There’s a pool that looks like a naturally occurring spa, except it isn’t heated, just made for bathing in. And apparently that’s occurred to a few other people as well. In the pool lower down the hill, we’d already observed a few guys taking a dip in their underwear. At this particular pool, three guys have taken the liberty of abandoning their underwear when they departed. So we use a tree branch to reposition the unmentionables out of sight so they will not make a brief appearance in our photos.

The piece de resistance on this particular hike is a diminutive waterfall, barely a trickle, that is positioned so that you can pose for a photo behind it or beside it or under it, or whatever. It’s a popular spot, and we have to wait for a few other folks to go through the gamut of preposition positions, and every possible combination of participants, and finally when their cameras are exhausted, it’s our turn to jump in before anyone else does and strike our own epic statuesque poses.

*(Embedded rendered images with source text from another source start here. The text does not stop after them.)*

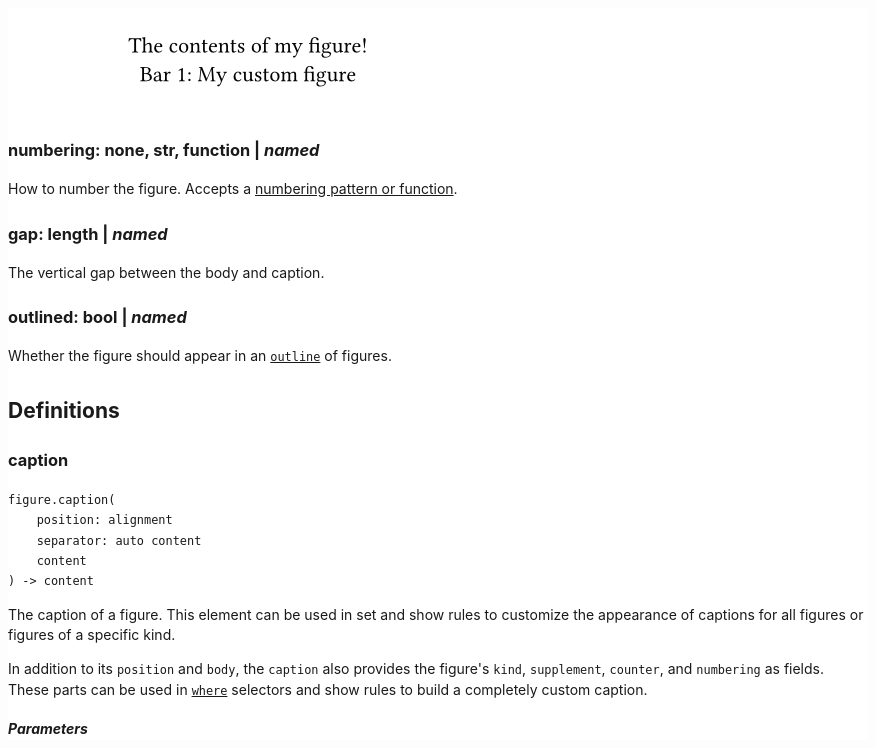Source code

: <div class="preview">

![Preview](/assets/fe8c37b3e778c5204de955fe9d51d5cd.png)

</div>

</div>


### numbering: none, str, function | _named_

How to number the figure. Accepts a [numbering pattern or
function](/reference/model/numbering/).


### gap: length | _named_

The vertical gap between the body and caption.


### outlined: bool | _named_

Whether the figure should appear in an
[`outline`](/reference/model/outline/ "`outline`") of figures.


## Definitions


### caption

```
figure.caption(
    position: alignment
    separator: auto content
    content
) -> content
```
The caption of a figure. This element can be used in set and show rules
to customize the appearance of captions for all figures or figures of a
specific kind.

In addition to its `position` and `body`, the `caption` also provides
the figure's `kind`, `supplement`, `counter`, and `numbering` as fields.
These parts can be used in
[`where`](/reference/foundations/function/#definitions-where) selectors
and show rules to build a completely custom caption.


##### Parameters

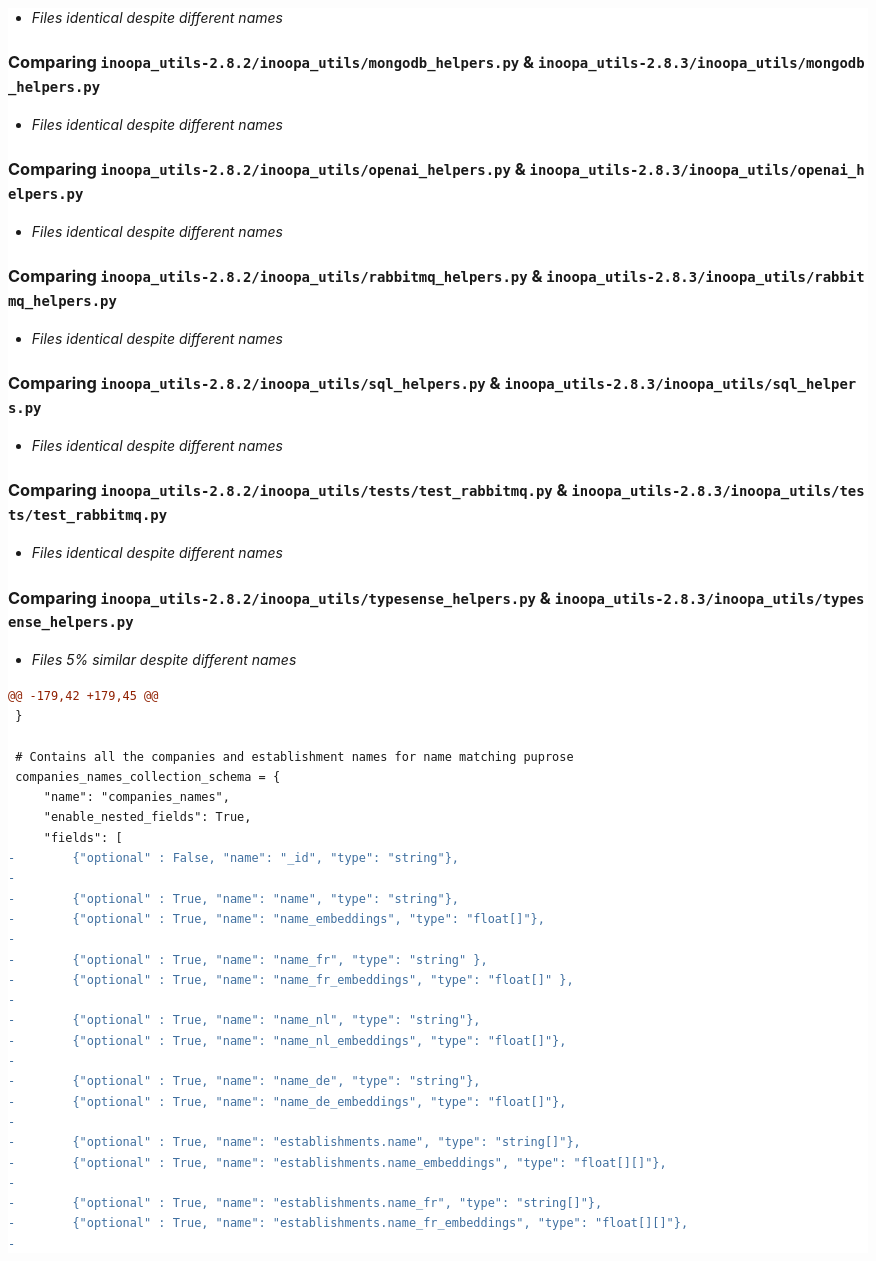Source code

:  * *Files identical despite different names*

### Comparing `inoopa_utils-2.8.2/inoopa_utils/mongodb_helpers.py` & `inoopa_utils-2.8.3/inoopa_utils/mongodb_helpers.py`

 * *Files identical despite different names*

### Comparing `inoopa_utils-2.8.2/inoopa_utils/openai_helpers.py` & `inoopa_utils-2.8.3/inoopa_utils/openai_helpers.py`

 * *Files identical despite different names*

### Comparing `inoopa_utils-2.8.2/inoopa_utils/rabbitmq_helpers.py` & `inoopa_utils-2.8.3/inoopa_utils/rabbitmq_helpers.py`

 * *Files identical despite different names*

### Comparing `inoopa_utils-2.8.2/inoopa_utils/sql_helpers.py` & `inoopa_utils-2.8.3/inoopa_utils/sql_helpers.py`

 * *Files identical despite different names*

### Comparing `inoopa_utils-2.8.2/inoopa_utils/tests/test_rabbitmq.py` & `inoopa_utils-2.8.3/inoopa_utils/tests/test_rabbitmq.py`

 * *Files identical despite different names*

### Comparing `inoopa_utils-2.8.2/inoopa_utils/typesense_helpers.py` & `inoopa_utils-2.8.3/inoopa_utils/typesense_helpers.py`

 * *Files 5% similar despite different names*

```diff
@@ -179,42 +179,45 @@
 }
 
 # Contains all the companies and establishment names for name matching puprose
 companies_names_collection_schema = {
     "name": "companies_names",
     "enable_nested_fields": True,
     "fields": [
-        {"optional" : False, "name": "_id", "type": "string"},
-
-        {"optional" : True, "name": "name", "type": "string"},
-        {"optional" : True, "name": "name_embeddings", "type": "float[]"},
-
-        {"optional" : True, "name": "name_fr", "type": "string" },
-        {"optional" : True, "name": "name_fr_embeddings", "type": "float[]" },
-
-        {"optional" : True, "name": "name_nl", "type": "string"},
-        {"optional" : True, "name": "name_nl_embeddings", "type": "float[]"},
-
-        {"optional" : True, "name": "name_de", "type": "string"},
-        {"optional" : True, "name": "name_de_embeddings", "type": "float[]"},
-
-        {"optional" : True, "name": "establishments.name", "type": "string[]"},
-        {"optional" : True, "name": "establishments.name_embeddings", "type": "float[][]"},
-
-        {"optional" : True, "name": "establishments.name_fr", "type": "string[]"},
-        {"optional" : True, "name": "establishments.name_fr_embeddings", "type": "float[][]"},
-
```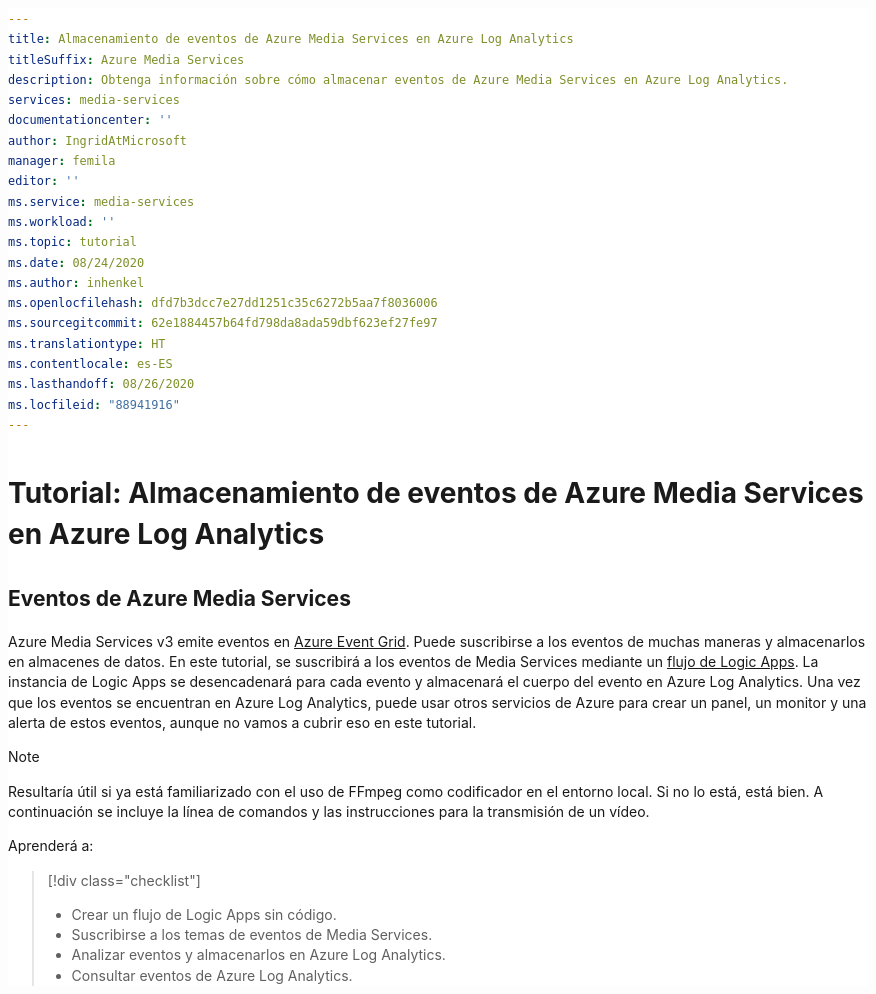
 ```yaml
---
title: Almacenamiento de eventos de Azure Media Services en Azure Log Analytics
titleSuffix: Azure Media Services
description: Obtenga información sobre cómo almacenar eventos de Azure Media Services en Azure Log Analytics.
services: media-services
documentationcenter: ''
author: IngridAtMicrosoft
manager: femila
editor: ''
ms.service: media-services
ms.workload: ''
ms.topic: tutorial
ms.date: 08/24/2020
ms.author: inhenkel
ms.openlocfilehash: dfd7b3dcc7e27dd1251c35c6272b5aa7f8036006
ms.sourcegitcommit: 62e1884457b64fd798da8ada59dbf623ef27fe97
ms.translationtype: HT
ms.contentlocale: es-ES
ms.lasthandoff: 08/26/2020
ms.locfileid: "88941916"
---
```

# <a name="tutorial-store-azure-media-services-events-in-azure-log-analytics"></a>Tutorial: Almacenamiento de eventos de Azure Media Services en Azure Log Analytics

## <a name="azure-media-services-events"></a>Eventos de Azure Media Services

Azure Media Services v3 emite eventos en [Azure Event Grid](media-services-event-schemas.md). Puede suscribirse a los eventos de muchas maneras y almacenarlos en almacenes de datos. En este tutorial, se suscribirá a los eventos de Media Services mediante un [flujo de Logic Apps](https://azure.microsoft.com/services/logic-apps/). La instancia de Logic Apps se desencadenará para cada evento y almacenará el cuerpo del evento en Azure Log Analytics. Una vez que los eventos se encuentran en Azure Log Analytics, puede usar otros servicios de Azure para crear un panel, un monitor y una alerta de estos eventos, aunque no vamos a cubrir eso en este tutorial.

> [!NOTE]
> Resultaría útil si ya está familiarizado con el uso de FFmpeg como codificador en el entorno local.  Si no lo está, está bien. A continuación se incluye la línea de comandos y las instrucciones para la transmisión de un vídeo.

Aprenderá a:

> [!div class="checklist"]
> * Crear un flujo de Logic Apps sin código.
> * Suscribirse a los temas de eventos de Media Services.
> * Analizar eventos y almacenarlos en Azure Log Analytics.
> * Consultar eventos de Azure Log Analytics.
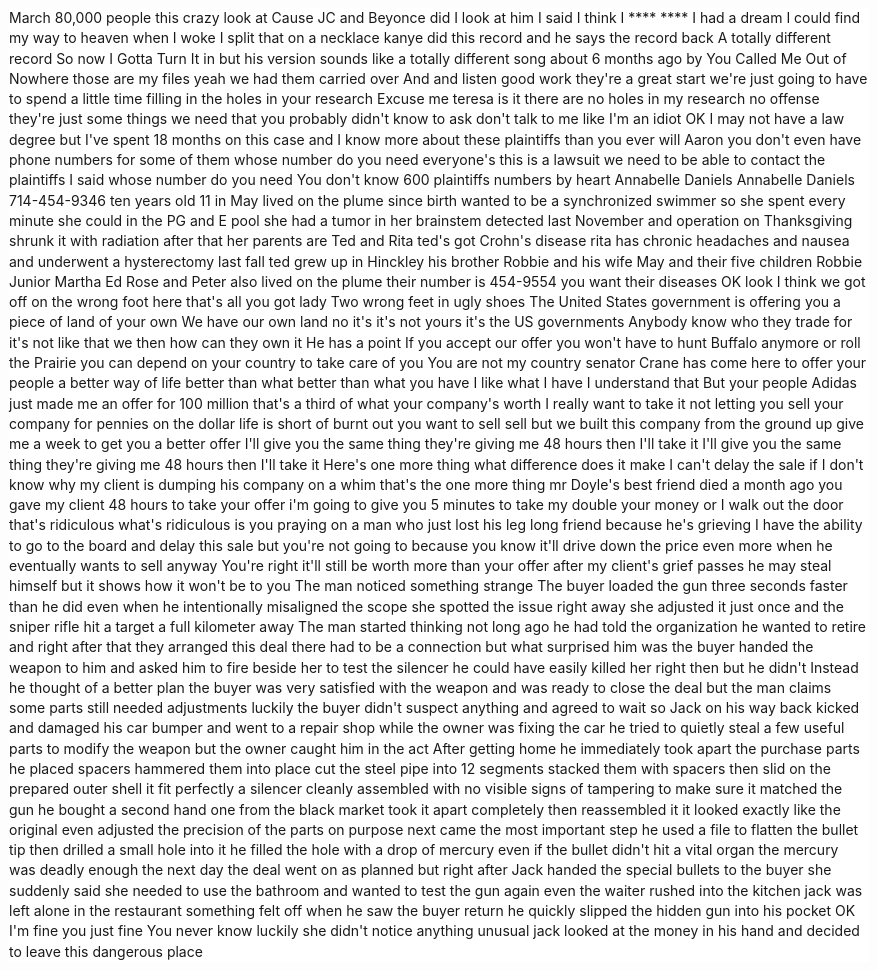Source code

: March 80,000 people this crazy look at Cause JC and Beyonce did I look at him I said I think I **** **** I had a dream I could find my way to heaven when I woke I split that on a necklace kanye did this record and he says the record back A totally different record So now I Gotta Turn It in but his version sounds like a totally different song about 6 months ago by You Called Me Out of Nowhere those are my files yeah we had them carried over And and listen good work they're a great start we're just going to have to spend a little time filling in the holes in your research Excuse me teresa is it there are no holes in my research no offense they're just some things we need that you probably didn't know to ask don't talk to me like I'm an idiot OK I may not have a law degree but I've spent 18 months on this case and I know more about these plaintiffs than you ever will Aaron you don't even have phone numbers for some of them whose number do you need everyone's this is a lawsuit we need to be able to contact the plaintiffs I said whose number do you need You don't know 600 plaintiffs numbers by heart Annabelle Daniels Annabelle Daniels 714-454-9346 ten years old 11 in May lived on the plume since birth wanted to be a synchronized swimmer so she spent every minute she could in the PG and E pool she had a tumor in her brainstem detected last November and operation on Thanksgiving shrunk it with radiation after that her parents are Ted and Rita ted's got Crohn's disease rita has chronic headaches and nausea and underwent a hysterectomy last fall ted grew up in Hinckley his brother Robbie and his wife May and their five children Robbie Junior Martha Ed Rose and Peter also lived on the plume their number is 454-9554 you want their diseases OK look I think we got off on the wrong foot here that's all you got lady Two wrong feet in ugly shoes The United States government is offering you a piece of land of your own We have our own land no it's it's not yours it's the US governments Anybody know who they trade for it's not like that we then how can they own it He has a point If you accept our offer you won't have to hunt Buffalo anymore or roll the Prairie you can depend on your country to take care of you You are not my country senator Crane has come here to offer your people a better way of life better than what better than what you have I like what I have I understand that But your people Adidas just made me an offer for 100 million that's a third of what your company's worth I really want to take it not letting you sell your company for pennies on the dollar life is short of burnt out you want to sell sell but we built this company from the ground up give me a week to get you a better offer I'll give you the same thing they're giving me 48 hours then I'll take it I'll give you the same thing they're giving me 48 hours then I'll take it Here's one more thing what difference does it make I can't delay the sale if I don't know why my client is dumping his company on a whim that's the one more thing mr Doyle's best friend died a month ago you gave my client 48 hours to take your offer i'm going to give you 5 minutes to take my double your money or I walk out the door that's ridiculous what's ridiculous is you praying on a man who just lost his leg long friend because he's grieving I have the ability to go to the board and delay this sale but you're not going to because you know it'll drive down the price even more when he eventually wants to sell anyway You're right it'll still be worth more than your offer after my client's grief passes he may steal himself but it shows how it won't be to you The man noticed something strange The buyer loaded the gun three seconds faster than he did even when he intentionally misaligned the scope she spotted the issue right away she adjusted it just once and the sniper rifle hit a target a full kilometer away The man started thinking not long ago he had told the organization he wanted to retire and right after that they arranged this deal there had to be a connection but what surprised him was the buyer handed the weapon to him and asked him to fire beside her to test the silencer he could have easily killed her right then but he didn't Instead he thought of a better plan the buyer was very satisfied with the weapon and was ready to close the deal but the man claims some parts still needed adjustments luckily the buyer didn't suspect anything and agreed to wait so Jack on his way back kicked and damaged his car bumper and went to a repair shop while the owner was fixing the car he tried to quietly steal a few useful parts to modify the weapon but the owner caught him in the act After getting home he immediately took apart the purchase parts he placed spacers hammered them into place cut the steel pipe into 12 segments stacked them with spacers then slid on the prepared outer shell it fit perfectly a silencer cleanly assembled with no visible signs of tampering to make sure it matched the gun he bought a second hand one from the black market took it apart completely then reassembled it it looked exactly like the original even adjusted the precision of the parts on purpose next came the most important step he used a file to flatten the bullet tip then drilled a small hole into it he filled the hole with a drop of mercury even if the bullet didn't hit a vital organ the mercury was deadly enough the next day the deal went on as planned but right after Jack handed the special bullets to the buyer she suddenly said she needed to use the bathroom and wanted to test the gun again even the waiter rushed into the kitchen jack was left alone in the restaurant something felt off when he saw the buyer return he quickly slipped the hidden gun into his pocket OK I'm fine you just fine You never know luckily she didn't notice anything unusual jack looked at the money in his hand and decided to leave this dangerous place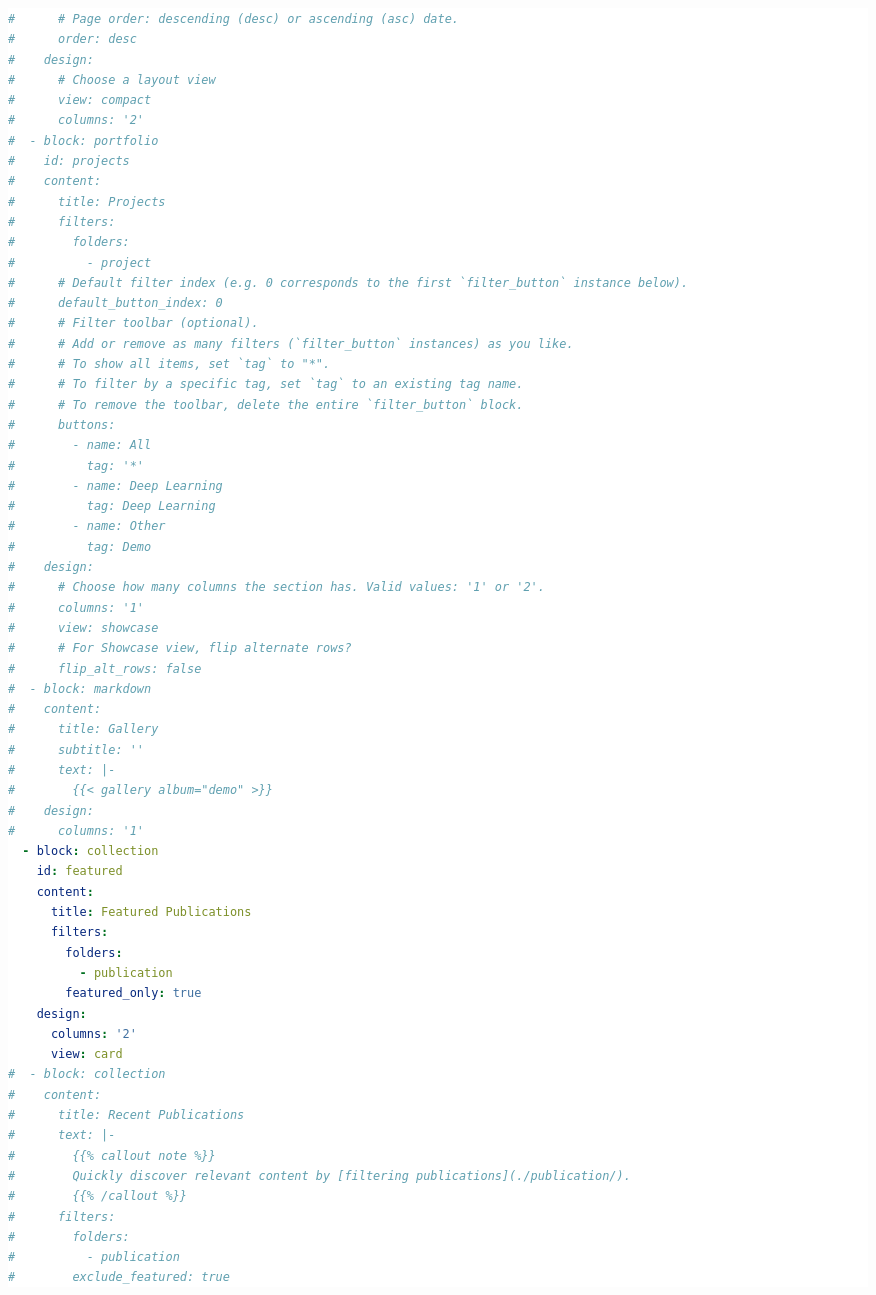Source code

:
 ```yaml
#      # Page order: descending (desc) or ascending (asc) date.
#      order: desc
#    design:
#      # Choose a layout view
#      view: compact
#      columns: '2'
#  - block: portfolio
#    id: projects
#    content:
#      title: Projects
#      filters:
#        folders:
#          - project
#      # Default filter index (e.g. 0 corresponds to the first `filter_button` instance below).
#      default_button_index: 0
#      # Filter toolbar (optional).
#      # Add or remove as many filters (`filter_button` instances) as you like.
#      # To show all items, set `tag` to "*".
#      # To filter by a specific tag, set `tag` to an existing tag name.
#      # To remove the toolbar, delete the entire `filter_button` block.
#      buttons:
#        - name: All
#          tag: '*'
#        - name: Deep Learning
#          tag: Deep Learning
#        - name: Other
#          tag: Demo
#    design:
#      # Choose how many columns the section has. Valid values: '1' or '2'.
#      columns: '1'
#      view: showcase
#      # For Showcase view, flip alternate rows?
#      flip_alt_rows: false
#  - block: markdown
#    content:
#      title: Gallery
#      subtitle: ''
#      text: |-
#        {{< gallery album="demo" >}}
#    design:
#      columns: '1'
  - block: collection
    id: featured
    content:
      title: Featured Publications
      filters:
        folders:
          - publication
        featured_only: true
    design:
      columns: '2'
      view: card
#  - block: collection
#    content:
#      title: Recent Publications
#      text: |-
#        {{% callout note %}}
#        Quickly discover relevant content by [filtering publications](./publication/).
#        {{% /callout %}}
#      filters:
#        folders:
#          - publication
#        exclude_featured: true
```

Having conquered the area’s waterfalls — at least the ones that are within walking distance –we’re pretty much done with Rishikesh on this visit, though we’ll certainly plan to return in the future. The one thing that remains is to have a little informal farewell dinner with four of Kimberly’s fellow students from the yoga school.

These include a San Franciscan who lives on the same street where we once lived, just a couple of blocks away. One is from Germany and one from the Netherlands. And then there is the Brit, who is very outspoken and uninhibited, with a riotous sense of humor. Two of these ladies are, unlike virtually all the other students (and unlike virtually everyone else in Rishikesh) a carnivore; and their patience has worn thing with a month of subsistence on plant-based fare, and by golly they’re eager to sink their teeth into some grub that has the potential to bite back.

So we zero in on such an establishment, but it takes a bit of time and effort to get there — meat-serving restaurants are not exactly on the beaten track in Rishikesh, and they’re not exactly anywhere to be found at all in Tapovan. Meeting up near the yoga school and our homestay, we all trudge down the hill, down the busy main road a bit, then up a hill, and around a winding alley until, voila, there it is.

The two dishes we order are good, but skimpy enough for a fasting leprechaun. One has a little tofu and a great deal of sauce, and the other has two little…nodules… of some kind or other. And a great deal of sauce. But at least our meals come with plenty of roti on the side. One of our critter-gobbling companions orders chicken, with a dessert of a fried Snickers bar. Yep, that’s really a thing. And it’s shared by one of the other diners because she is diabetic and had taken 5 units of insulin, which is a bit excessive. Snickers to the rescue. So everyone is rather satisfied with the meal, and it’s a fitting little bon voyage party for 5 yoga buddies now going their separate ways, but — who knows — who may cross paths again in the future.

Back at home, we do as much packing as we can to be ready to pull out on the morrow. One of our housemates is a fellow American, from Cleveland by way of Atlanta. He’s a writer, working on a novel at present, and he was a journalist in Mumbai for several years, and was married to an Indian woman. He says they’d been preparing to buy a house, but instead a divorce happened. So now he’s taking advantage of the time to travel more.

In a way, his story is not unlike our own, and the stories of the other people we have encountered in our nomadic life — including those at the yoga school, one of whom is a refugee from the violence in Ukraine. Crap happens in the real world that alters the course of your life — in our case it was the pandemic, which shut down the theatre business we had operated for 32 years. And when that occurs, you just might have an opportunity to choose a totally new road and see where it leads you.

Our road led us to volunteer teaching, and traveling around the world to do it, and yoga certification for Kimberly. And here we are. Tomorrow that road will lead us into the foothills of the Himalayas.